My father, Eric Davidson, who has died aged 87, was a writer and film-maker of restless energy, impish humour and eclectic curiosity who saw documentary film-making as a calling.
He came to television at a time when it was introducing society to unheard voices, and he brought to it a cinematic approach. Through the BBC series Travellers’ Tales in the 1960s and its successor, The World About Us, he brought distant cultures to the small screen in films composed from existing footage, such as India! My India! (1966), and films he shot himself, such as Letter from Thimphu (1968), from the hitherto closed Himalayan kingdom of Bhutan.

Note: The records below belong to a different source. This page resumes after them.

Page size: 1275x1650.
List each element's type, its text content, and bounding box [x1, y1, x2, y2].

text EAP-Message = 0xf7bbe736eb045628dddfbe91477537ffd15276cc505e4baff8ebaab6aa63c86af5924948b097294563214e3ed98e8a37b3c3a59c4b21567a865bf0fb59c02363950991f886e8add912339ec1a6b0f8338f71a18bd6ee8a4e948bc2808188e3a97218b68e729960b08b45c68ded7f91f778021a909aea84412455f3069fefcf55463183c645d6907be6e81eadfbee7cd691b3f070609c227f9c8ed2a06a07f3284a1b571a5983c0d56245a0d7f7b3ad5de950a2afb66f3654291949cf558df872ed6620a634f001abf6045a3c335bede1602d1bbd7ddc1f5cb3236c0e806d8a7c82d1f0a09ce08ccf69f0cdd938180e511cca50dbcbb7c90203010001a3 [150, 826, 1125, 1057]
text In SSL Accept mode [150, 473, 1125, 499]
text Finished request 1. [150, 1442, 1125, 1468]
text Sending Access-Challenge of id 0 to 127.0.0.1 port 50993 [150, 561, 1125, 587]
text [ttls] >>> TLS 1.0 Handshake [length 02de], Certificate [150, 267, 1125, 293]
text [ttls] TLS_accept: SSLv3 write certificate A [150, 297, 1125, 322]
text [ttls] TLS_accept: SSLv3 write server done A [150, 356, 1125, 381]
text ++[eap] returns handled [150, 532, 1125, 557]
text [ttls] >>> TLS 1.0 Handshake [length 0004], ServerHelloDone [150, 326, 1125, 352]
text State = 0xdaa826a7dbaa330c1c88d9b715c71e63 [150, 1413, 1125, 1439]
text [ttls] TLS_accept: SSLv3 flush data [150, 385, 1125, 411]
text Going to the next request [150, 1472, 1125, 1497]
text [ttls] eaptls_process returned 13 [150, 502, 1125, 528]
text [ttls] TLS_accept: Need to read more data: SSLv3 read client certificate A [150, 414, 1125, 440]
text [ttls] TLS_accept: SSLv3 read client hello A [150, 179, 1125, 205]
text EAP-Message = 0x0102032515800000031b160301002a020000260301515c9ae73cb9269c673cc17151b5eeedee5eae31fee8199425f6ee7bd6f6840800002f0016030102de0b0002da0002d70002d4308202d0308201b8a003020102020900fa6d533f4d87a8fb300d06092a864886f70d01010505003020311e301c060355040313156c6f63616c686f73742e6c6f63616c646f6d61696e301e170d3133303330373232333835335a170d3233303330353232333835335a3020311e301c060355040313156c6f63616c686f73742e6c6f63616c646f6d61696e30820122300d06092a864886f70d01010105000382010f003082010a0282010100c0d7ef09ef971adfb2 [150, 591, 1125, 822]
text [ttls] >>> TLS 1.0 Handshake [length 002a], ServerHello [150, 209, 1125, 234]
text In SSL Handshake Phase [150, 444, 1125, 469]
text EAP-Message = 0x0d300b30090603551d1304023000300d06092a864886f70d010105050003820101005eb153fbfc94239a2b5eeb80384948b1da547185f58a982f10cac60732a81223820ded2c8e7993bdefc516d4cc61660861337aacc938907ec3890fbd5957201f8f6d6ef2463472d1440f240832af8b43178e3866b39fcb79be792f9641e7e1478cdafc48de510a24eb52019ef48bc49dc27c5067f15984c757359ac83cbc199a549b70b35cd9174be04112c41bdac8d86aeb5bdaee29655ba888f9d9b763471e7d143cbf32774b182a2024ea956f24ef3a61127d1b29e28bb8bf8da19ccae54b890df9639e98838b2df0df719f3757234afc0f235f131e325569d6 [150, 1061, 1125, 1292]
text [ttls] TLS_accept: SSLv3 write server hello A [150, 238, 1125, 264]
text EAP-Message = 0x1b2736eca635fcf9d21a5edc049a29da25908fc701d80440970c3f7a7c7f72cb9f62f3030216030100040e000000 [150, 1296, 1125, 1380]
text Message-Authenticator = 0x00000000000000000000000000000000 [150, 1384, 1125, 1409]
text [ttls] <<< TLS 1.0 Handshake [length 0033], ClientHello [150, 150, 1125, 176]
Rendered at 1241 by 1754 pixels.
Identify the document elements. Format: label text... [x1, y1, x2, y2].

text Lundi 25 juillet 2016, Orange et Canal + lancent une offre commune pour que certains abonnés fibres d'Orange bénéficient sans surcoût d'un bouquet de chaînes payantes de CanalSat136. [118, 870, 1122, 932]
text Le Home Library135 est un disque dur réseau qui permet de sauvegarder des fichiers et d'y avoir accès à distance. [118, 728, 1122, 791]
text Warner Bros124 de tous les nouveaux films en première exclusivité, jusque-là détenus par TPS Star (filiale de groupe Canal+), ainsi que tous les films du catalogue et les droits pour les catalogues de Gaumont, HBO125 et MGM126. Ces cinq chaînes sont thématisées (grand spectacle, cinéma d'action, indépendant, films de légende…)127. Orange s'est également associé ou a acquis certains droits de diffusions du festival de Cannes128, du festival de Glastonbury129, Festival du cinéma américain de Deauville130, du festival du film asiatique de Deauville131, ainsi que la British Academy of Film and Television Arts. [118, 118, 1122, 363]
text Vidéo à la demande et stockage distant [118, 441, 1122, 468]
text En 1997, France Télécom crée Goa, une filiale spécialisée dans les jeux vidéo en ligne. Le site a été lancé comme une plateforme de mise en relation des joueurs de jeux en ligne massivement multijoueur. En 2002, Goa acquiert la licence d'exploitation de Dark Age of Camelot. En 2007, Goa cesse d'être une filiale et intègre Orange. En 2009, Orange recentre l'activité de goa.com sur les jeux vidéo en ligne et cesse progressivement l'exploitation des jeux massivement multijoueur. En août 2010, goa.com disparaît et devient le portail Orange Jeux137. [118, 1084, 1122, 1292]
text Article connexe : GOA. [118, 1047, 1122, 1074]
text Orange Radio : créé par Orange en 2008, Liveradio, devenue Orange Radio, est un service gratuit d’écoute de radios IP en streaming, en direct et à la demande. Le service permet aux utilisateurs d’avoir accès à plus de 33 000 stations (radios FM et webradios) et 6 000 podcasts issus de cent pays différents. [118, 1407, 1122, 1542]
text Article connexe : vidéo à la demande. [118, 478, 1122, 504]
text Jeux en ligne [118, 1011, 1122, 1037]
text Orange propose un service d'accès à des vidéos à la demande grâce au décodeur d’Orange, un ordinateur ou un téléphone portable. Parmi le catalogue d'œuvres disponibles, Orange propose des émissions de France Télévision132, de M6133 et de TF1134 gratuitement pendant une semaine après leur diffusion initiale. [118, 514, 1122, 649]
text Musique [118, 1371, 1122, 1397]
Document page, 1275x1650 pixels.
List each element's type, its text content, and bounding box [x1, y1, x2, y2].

There followed finely honed personal perspectives for One Pair of Eyes (from the novelist John Braine and sculptor Arthur Dooley), and masterful group portraits for the Tuesday Documentary – notably A Month of Sundays (1972), an elegiac rendering of a mining town on strike. Last Night Another Soldier ... , accompanying reluctant army recruits to Belfast, won a Bafta in 1973. Don’t Shoot the Ref! (1976), a referee’s experience of football, typified his adoption of the outsider’s viewpoint.
In the 70s he added drama to documentary, most memorably in the gritty Robin Hood (1975). In the late 70s, he went freelance, tackling diverse subjects: Vietnamese boat people, Derry after the Troubles, homeopathy, dying, modern music, endurance running and more. His crusade to “get it right” earned him exasperation, gratitude and unconditional loyalty.
He was born in Inverbervie, Aberdeenshire, the youngest of three children of Bruce Davidson, an invalided first world war veteran, and Isabella (nee Blain), a seamstress and singer. His father and brother, Ian, fostered Eric’s interest in photography, his mother a taste for the theatre, and the German PoWs he delivered food parcels to a fascination for different cultures. He studied languages and history at St Andrews University, then flirted with a career in the Royal Navy before leaving over Suez.
In 1957, he joined Data Films, an outfit supplying the Coal Board’s mouthpiece, Mining Review, and filmed in pit communities on anything from coal-face technology to Jackie and Bobby, the footballing Charlton brothers. In 1960 he moved to Copenhagen to study film. While there, he married Karen Jensen, a medical photographer, and worked on Danish feature films.
Returning to London in 1962, he was hired as chief film researcher for the BBC series The Great War (1964), saving the bulk of the first world war footage that survives today. A future in historical documentaries beckoned; instead, Eric, more concerned to film the world around him, joined Traveller’s Tales.
In later years, he turned to publishing some of his fiction, including a volume of second world war stories, On Yer Bike, Schweik!, which was read on Radio 4.
Karen died in 2008. He is survived by his children, Lisa and me, and a granddaughter, Ella.